Business

The Basics Of Running A Passive ATM Business

So you’ve thought about running an ATM business, but you’re not sure exactly where to start or how to go about doing it. Well there’s more to it than simply getting yourself a Carolina ATM machine, setting it some place and waiting for the profits to roll in.

There’s actually a lot of time and financial investment that goes into starting and operating an ATM business. Many prospective business owners are under the impression that owning an ATM is all you need to do in order to make money. That’s incorrect, you actually have a lot of decisions to make and maintenance to perform so that your machine is always at the ready to serve as many customers as possible.

That requires having the right location and it also means you will need to be sure that there is plenty of cash in the machine, because an empty ATM is of little use to anyone who is in need of cash on the quick.

So what are the basics of running a passive ATM business? The criteria is quite straightforward even though each step of the way is going to rely on you to be smart and savvy about a great number of factors.

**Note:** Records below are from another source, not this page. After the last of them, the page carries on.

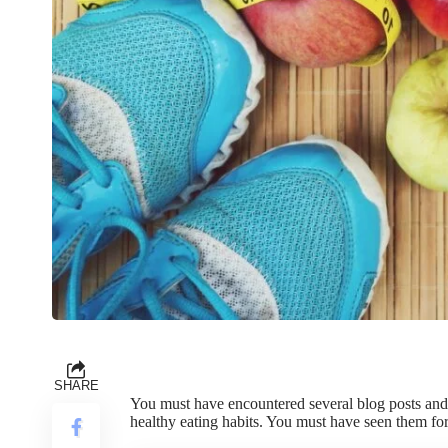
SHARE
You must have encountered several blog posts and a
healthy eating habits. You must have seen them for 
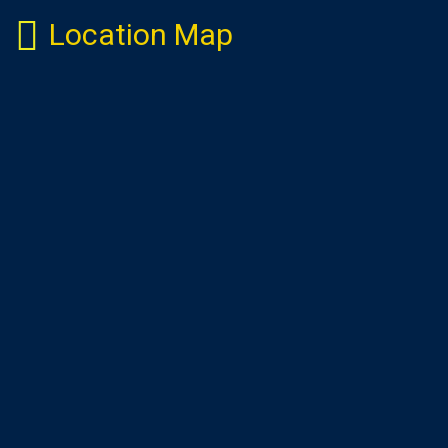
Location Map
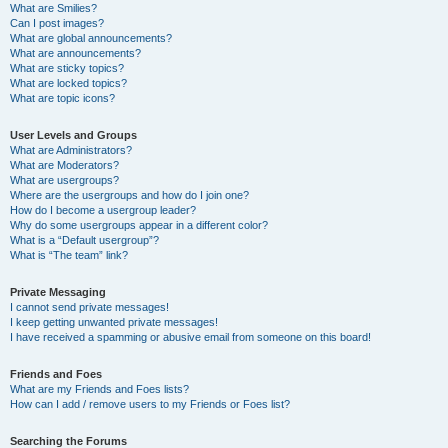
What are Smilies?
Can I post images?
What are global announcements?
What are announcements?
What are sticky topics?
What are locked topics?
What are topic icons?
User Levels and Groups
What are Administrators?
What are Moderators?
What are usergroups?
Where are the usergroups and how do I join one?
How do I become a usergroup leader?
Why do some usergroups appear in a different color?
What is a “Default usergroup”?
What is “The team” link?
Private Messaging
I cannot send private messages!
I keep getting unwanted private messages!
I have received a spamming or abusive email from someone on this board!
Friends and Foes
What are my Friends and Foes lists?
How can I add / remove users to my Friends or Foes list?
Searching the Forums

Budding entrepreneurs such as yourself are getting into the ATM business because they want in on the large profits that can pour in from people who need cash and are willing to pay a small fee for the privilege of conducting such a transaction. The big banks make billions each year, a large portion of which is revenue generated from ATM transaction fees.

Why should the banks get all that money? Why not you? Now is the time to think about getting into the ATM business, you just need to know the basics. Lets examine the fundamental aspects of starting your passive ATM enterprise.

Initial Capital


Every good business is built from the ground up and that starts with raising enough capital with which to invest into the company so you can get it started. Whether this is money you decide you want to put in from your own pocket or you intend to raise from investors, it’s up to you.

If you are using your own money you will need to determine what you can afford to invest without putting yourself into financial dire straits. If you are considering raising the money, you will need to put together a business plan that outlines everything you plan to do with the business, your outlook on profitability, your foreseeable costs, how much time it will take to pay back investors, and even locations and the type of ATM machine you plan to acquire.

The ATM Machine

In many cases, the largest upfront expenditure that you can probably expect to pay will be towards acquiring the ATM machine itself. But how do you plan on doing that? You have two clear cut options, you can rent it or you can buy.

You will need to weigh your options here to decide which is the more cost-efficient alternative. Purchasing the machine outright means that it’s all yours, you own it and you can do what you wish with it. That also means you’re not paying out anymore monies towards owning the machine.

The other option, of course, is to rent a machine. While some business owners consider choosing this option because it seems like the cheaper way to go, be sure you’re fully apprised of the inherent costs.

First off, you’ll be expected to make monthly payments to the owner of the machine and even after you’ve spent a considerable amount of resources on that rental, the machine will ultimately be returned to and remain the property of the owner.

Wouldn’t you rather have something tangible you could own yourself? An asset that will bring a steady stream of revenue. But the full cost of a good machine, even a unit without all the fancy bells and whistles could cost thousands of dollars. Many budding business owners don’t have that kind of cash available on hand so they choose to raise money from an investor or they will rent a machine because those monthly payments are far more easy to manage than one expensive lump sum.

Selecting the Best Location

The other important basic thing to remember is that where you place the machine can have a substantial impact on how much money you can make. That’s because a good location can bring high visibility from passersby.

But be careful, placing your machine in an area saturated with competitors could result in your machine getting overlooked and lost in the shuffle. Place it somewhere with very few other machines and you could miss out on potential customers due to a lack of foot traffic in a remote area.